Fanaticism is, I take it, adherence to a belief no matter what. It submits to no tests. If a Stalinist, ignorant of the latest Soviet edict, derides as false the report that twelve-year-old Russian children are made subject to the death penalty, he will not, when the report is proved true, modify his belief in the justice of the Soviet order. He will state that the edict only proves the advanced character of the regime, because its educational system converts twelve-year-old children into political adults.

I quite agree with Slater on the close similarity between Innocent III and Stalin. But I cannot accept the problem of fanaticism as only a moral one. It is a social and cultural problem as well. Why is fanaticism more virulent in some epochs than in others? The answer must be sought in the social, political and economic tensions of the respective epochs. Stalinism is a horrible perversion, but what are the inadequacies of a capitalist system that make inhabitants of the system into Stalinists? What are the conditions in Russia that permit this rude fanaticism? These arc the questions that Slater must face and has not.

And yet, this is a valuable book. Its anti-Stalinism is not second-hand but is based on Slater’s Spanish experience. Slater understands the role of the Stalinists in the Spanish Civil War. Isolated episodes in the book are brilliant.

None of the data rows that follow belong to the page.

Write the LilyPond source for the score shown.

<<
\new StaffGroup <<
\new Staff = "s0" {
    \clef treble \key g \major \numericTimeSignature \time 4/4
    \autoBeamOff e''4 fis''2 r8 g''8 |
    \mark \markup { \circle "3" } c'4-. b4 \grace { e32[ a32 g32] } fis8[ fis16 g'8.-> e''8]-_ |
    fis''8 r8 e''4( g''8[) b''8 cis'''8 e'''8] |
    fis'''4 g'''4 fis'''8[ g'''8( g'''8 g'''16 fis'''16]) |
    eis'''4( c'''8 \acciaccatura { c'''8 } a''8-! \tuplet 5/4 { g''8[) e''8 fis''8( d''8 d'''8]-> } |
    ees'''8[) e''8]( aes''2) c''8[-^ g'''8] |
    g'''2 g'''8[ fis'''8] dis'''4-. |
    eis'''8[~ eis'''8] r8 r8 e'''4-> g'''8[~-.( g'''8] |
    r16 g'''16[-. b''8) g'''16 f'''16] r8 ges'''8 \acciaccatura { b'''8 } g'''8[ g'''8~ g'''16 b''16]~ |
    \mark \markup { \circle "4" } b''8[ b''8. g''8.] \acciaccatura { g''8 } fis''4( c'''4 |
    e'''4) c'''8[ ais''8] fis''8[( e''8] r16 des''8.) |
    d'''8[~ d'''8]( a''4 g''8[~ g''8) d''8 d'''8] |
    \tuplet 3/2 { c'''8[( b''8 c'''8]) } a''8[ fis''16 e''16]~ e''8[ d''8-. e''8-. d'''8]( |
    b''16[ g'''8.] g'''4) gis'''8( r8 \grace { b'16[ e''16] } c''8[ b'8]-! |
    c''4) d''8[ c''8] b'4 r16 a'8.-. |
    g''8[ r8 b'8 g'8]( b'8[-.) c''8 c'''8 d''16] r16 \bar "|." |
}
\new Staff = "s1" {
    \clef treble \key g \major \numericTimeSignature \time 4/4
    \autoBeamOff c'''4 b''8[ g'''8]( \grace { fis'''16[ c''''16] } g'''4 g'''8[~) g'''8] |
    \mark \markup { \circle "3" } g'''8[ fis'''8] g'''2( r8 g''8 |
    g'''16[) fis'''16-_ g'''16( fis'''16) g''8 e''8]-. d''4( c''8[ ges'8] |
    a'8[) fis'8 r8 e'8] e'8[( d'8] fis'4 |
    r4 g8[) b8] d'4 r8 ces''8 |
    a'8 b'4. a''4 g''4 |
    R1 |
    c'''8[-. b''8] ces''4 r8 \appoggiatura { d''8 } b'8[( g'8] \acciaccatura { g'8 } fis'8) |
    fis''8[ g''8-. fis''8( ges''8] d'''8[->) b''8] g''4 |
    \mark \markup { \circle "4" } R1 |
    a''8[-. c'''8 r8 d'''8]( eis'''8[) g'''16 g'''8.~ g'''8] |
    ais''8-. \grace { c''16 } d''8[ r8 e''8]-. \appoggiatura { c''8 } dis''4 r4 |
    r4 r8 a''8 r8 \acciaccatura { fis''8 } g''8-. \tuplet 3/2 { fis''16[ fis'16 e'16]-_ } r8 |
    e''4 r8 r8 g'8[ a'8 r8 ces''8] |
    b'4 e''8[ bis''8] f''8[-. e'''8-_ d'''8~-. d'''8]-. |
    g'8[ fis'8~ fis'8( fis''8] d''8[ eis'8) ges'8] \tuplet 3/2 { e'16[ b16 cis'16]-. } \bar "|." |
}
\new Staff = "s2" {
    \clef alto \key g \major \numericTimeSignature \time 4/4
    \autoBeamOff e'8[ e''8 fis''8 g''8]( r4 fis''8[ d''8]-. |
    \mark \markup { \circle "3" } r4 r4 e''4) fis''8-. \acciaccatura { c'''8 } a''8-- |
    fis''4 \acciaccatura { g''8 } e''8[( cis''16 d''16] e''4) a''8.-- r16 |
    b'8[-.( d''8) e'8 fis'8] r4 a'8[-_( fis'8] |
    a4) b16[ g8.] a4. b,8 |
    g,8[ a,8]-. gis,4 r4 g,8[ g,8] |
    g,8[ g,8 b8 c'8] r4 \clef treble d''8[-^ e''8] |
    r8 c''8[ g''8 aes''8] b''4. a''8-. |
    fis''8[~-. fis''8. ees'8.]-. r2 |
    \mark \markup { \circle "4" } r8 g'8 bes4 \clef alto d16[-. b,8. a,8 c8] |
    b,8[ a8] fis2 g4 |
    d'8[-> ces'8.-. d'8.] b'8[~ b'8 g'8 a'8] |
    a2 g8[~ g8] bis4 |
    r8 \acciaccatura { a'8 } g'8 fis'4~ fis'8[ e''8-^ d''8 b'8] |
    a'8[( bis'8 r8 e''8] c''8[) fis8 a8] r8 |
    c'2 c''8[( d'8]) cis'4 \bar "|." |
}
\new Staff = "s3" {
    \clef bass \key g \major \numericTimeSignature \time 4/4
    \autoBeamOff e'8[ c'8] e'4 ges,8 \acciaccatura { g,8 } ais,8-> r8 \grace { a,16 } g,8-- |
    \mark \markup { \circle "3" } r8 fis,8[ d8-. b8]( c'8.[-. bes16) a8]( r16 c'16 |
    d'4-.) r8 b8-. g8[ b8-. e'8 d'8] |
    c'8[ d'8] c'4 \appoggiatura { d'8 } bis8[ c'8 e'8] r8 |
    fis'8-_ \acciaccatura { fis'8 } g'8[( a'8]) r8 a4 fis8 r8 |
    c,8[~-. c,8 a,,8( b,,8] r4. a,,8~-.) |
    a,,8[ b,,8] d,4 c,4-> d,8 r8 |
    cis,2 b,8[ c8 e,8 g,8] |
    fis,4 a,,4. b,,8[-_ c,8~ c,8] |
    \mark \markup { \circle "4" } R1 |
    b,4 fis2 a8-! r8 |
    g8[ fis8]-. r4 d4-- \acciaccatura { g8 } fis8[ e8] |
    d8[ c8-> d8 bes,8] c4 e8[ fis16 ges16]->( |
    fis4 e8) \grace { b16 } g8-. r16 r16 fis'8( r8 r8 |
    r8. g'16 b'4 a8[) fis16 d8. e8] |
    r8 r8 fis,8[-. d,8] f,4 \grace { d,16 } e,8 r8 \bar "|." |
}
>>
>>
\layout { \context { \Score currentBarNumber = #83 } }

He is particularly effective in presenting the Russian policy through the deliberations of the Operational Policy Commission. The Russians propose as their thesis on the duties of the regimental officer that he “obey, know and report,” and mechanically repeat each other’s arguments. When one of the Spanish members of the commission proposes to invest the regimental officer with the power of decision and initiative, he is voted down.

Perhaps the most brilliant writing in the book is his account of a battle scene in which the Loyalists are being slaughtered on a slope. A political meeting is called by the Stalinists to discuss the situation. “The Brigade Commissar made a speech in which he did his best to carry out his instructions to link up the immediate issue of the troops’ morale with the political question of the fight against Trotskyism.” When one of the Stalinists states that he must still try to explain to his men why they are being slaughtered in an untenable military position, he is denounced for undermining morale and giving objective support to fascism. The meeting ends with a unanimous vote of confidence in the leadership and a unanimous condemnation of the “Trotskyist-fascist” agents of the enemy.

Slater is a writer of experience, understanding and power. He has the novelist’s gift, and as soon as he digests his experience, he will write finer novels than The Heretics. But The Heretics is more than a promise; it is an achievement.